その彼女に今度のオークションのボディガードを頼めないかと思っているんだが、どうかね。礼ははずむし、そちらとしても特に悪い話ではないと思うがね。」
薄暗い応接間で、重厚なテーブルを挟むやり取りが続く。
「…彼女は、防御型でも攻撃型でもない。ボディガードには向かないと思いますよ。隠密を外に晒して、こちらとして何も良いことはないはずですが。」
「ワシとしては、夜の闇に紛れさせたら無敗の"暗闇の女王"を連れて歩いてみたい、それだけなんだがね。ワシはこう見えて見栄っ張りだから。」
「…。」
…見栄に振り回されてたまるかよ。
光る眼鏡の奥で、男の目がそう言っている。
「君の大事な部下と言うなら、そうだな。君んところでは、ミツグロ商事の案件も扱っていたな。

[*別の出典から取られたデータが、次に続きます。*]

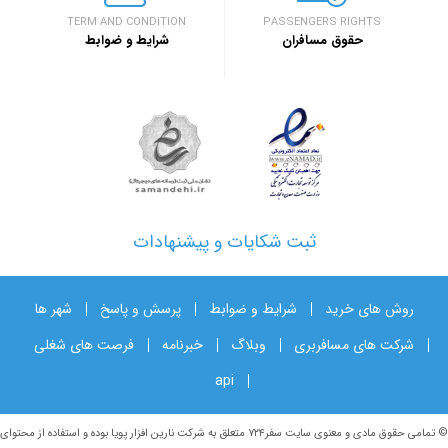
TERM AND CONDITION
PASSENGERS RIGHTS
حقوق مسافران
شرایط و ضوابط
ثبت شکایات و پیشنهادات
روش های خرید
شرایط و ضوابط
پرسش و پاسخ
شهر ها
شرکت های مسافربری
وبلاگ
خبرنامه
فرصت های شغلی
api
© تمامی حقوق مادی و معنوی سایت سفر۷۲۴ متعلق به شرکت نارین افزار پویا بوده و استفاده از محتوای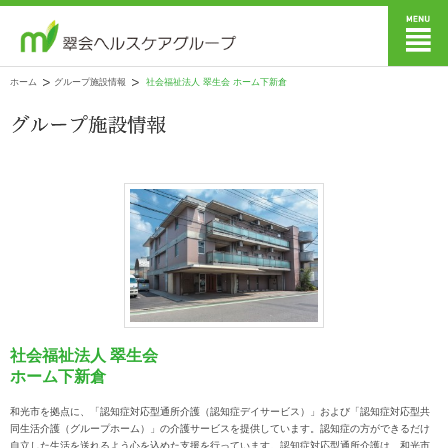
ホーム
グループ施設情報
社会福祉法人 翠生会 ホーム下新倉
社会福祉法人 翠生会
ホーム下新倉
和光市を拠点に、「認知症対応型通所介護（認知症デイサービス）」および「認知症対応型共
同生活介護（グループホーム）」の介護サービスを提供しています。認知症の方ができるだけ
自立した生活を送れるよう心を込めた支援を行っています。認知症対応型通所介護は、和光市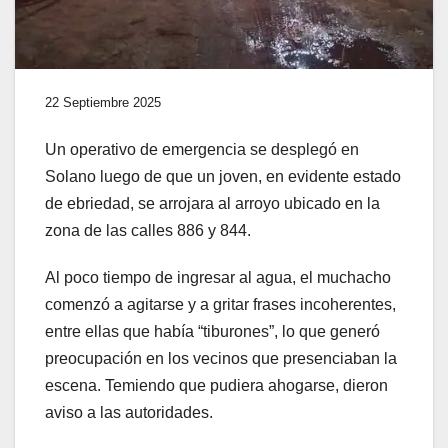
22 Septiembre 2025
Un operativo de emergencia se desplegó en
Solano luego de que un joven, en evidente estado
de ebriedad, se arrojara al arroyo ubicado en la
zona de las calles 886 y 844.
Al poco tiempo de ingresar al agua, el muchacho
comenzó a agitarse y a gritar frases incoherentes,
entre ellas que había “tiburones”, lo que generó
preocupación en los vecinos que presenciaban la
escena. Temiendo que pudiera ahogarse, dieron
aviso a las autoridades.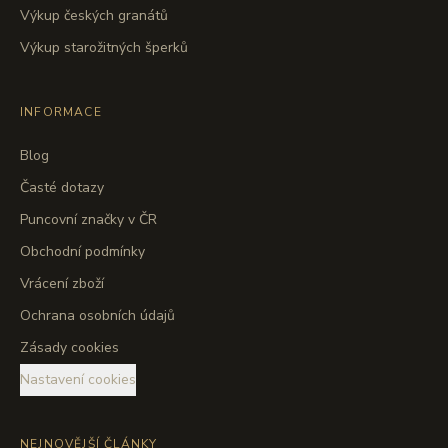
Výkup českých granátů
Výkup starožitných šperků
INFORMACE
Blog
Časté dotazy
Puncovní značky v ČR
Obchodní podmínky
Vrácení zboží
Ochrana osobních údajů
Zásady cookies
Nastavení cookies
NEJNOVĚJŠÍ ČLÁNKY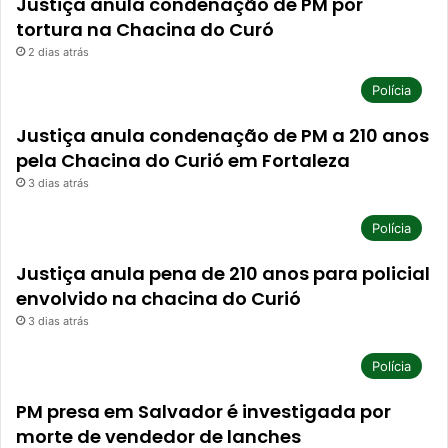
Justiça anula condenação de PM por
tortura na Chacina do Curó
2 dias atrás
Polícia
Justiça anula condenação de PM a 210 anos
pela Chacina do Curió em Fortaleza
3 dias atrás
Polícia
Justiça anula pena de 210 anos para policial
envolvido na chacina do Curió
3 dias atrás
Polícia
PM presa em Salvador é investigada por
morte de vendedor de lanches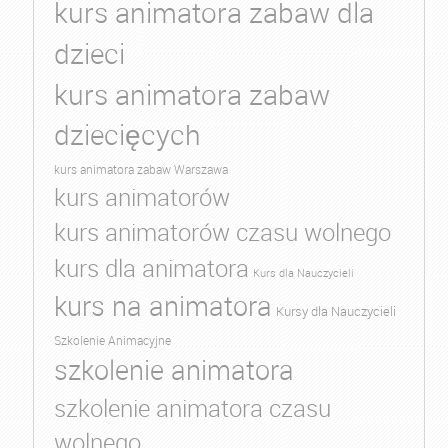
kurs animatora zabaw dla
dzieci
kurs animatora zabaw
dziecięcych
kurs animatora zabaw Warszawa
kurs animatorów
kurs animatorów czasu wolnego
kurs dla animatora
Kurs dla Nauczycieli
kurs na animatora
Kursy dla Nauczycieli
Szkolenie Animacyjne
szkolenie animatora
szkolenie animatora czasu
wolnego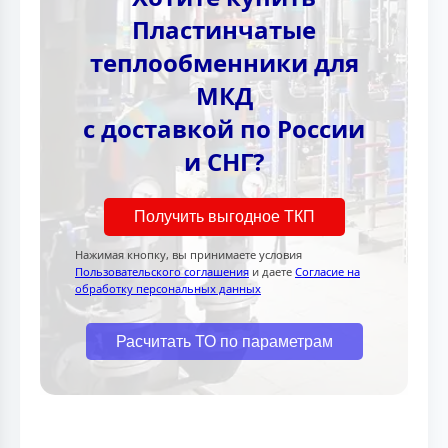
Пластинчатые
теплообменники для
МКД
с доставкой по России
и СНГ?
Получить выгодное ТКП
Нажимая кнопку, вы принимаете условия
Пользовательского соглашения
и даете
Согласие на
обработку персональных данных
Расчитать ТО по параметрам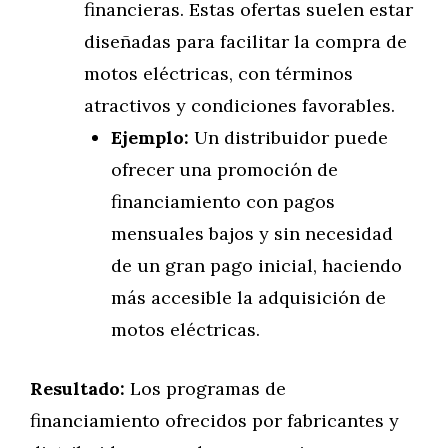
financieras. Estas ofertas suelen estar
diseñadas para facilitar la compra de
motos eléctricas, con términos
atractivos y condiciones favorables.
Ejemplo:
Un distribuidor puede
ofrecer una promoción de
financiamiento con pagos
mensuales bajos y sin necesidad
de un gran pago inicial, haciendo
más accesible la adquisición de
motos eléctricas.
Resultado:
Los programas de
financiamiento ofrecidos por fabricantes y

事情を知る者に引き合わせてやってもかまわないぞ。」
「…。」
眼鏡の男のこめかみに、力がこもる。
「いやいや、断るのは構わんよ。君の上にも私の知り合いがいるのでね。
ここで断られたところで、結果は変わらん。」
「…。」
汚物にまみれたこの豚が…
いつか徹底的に取り調べてやる。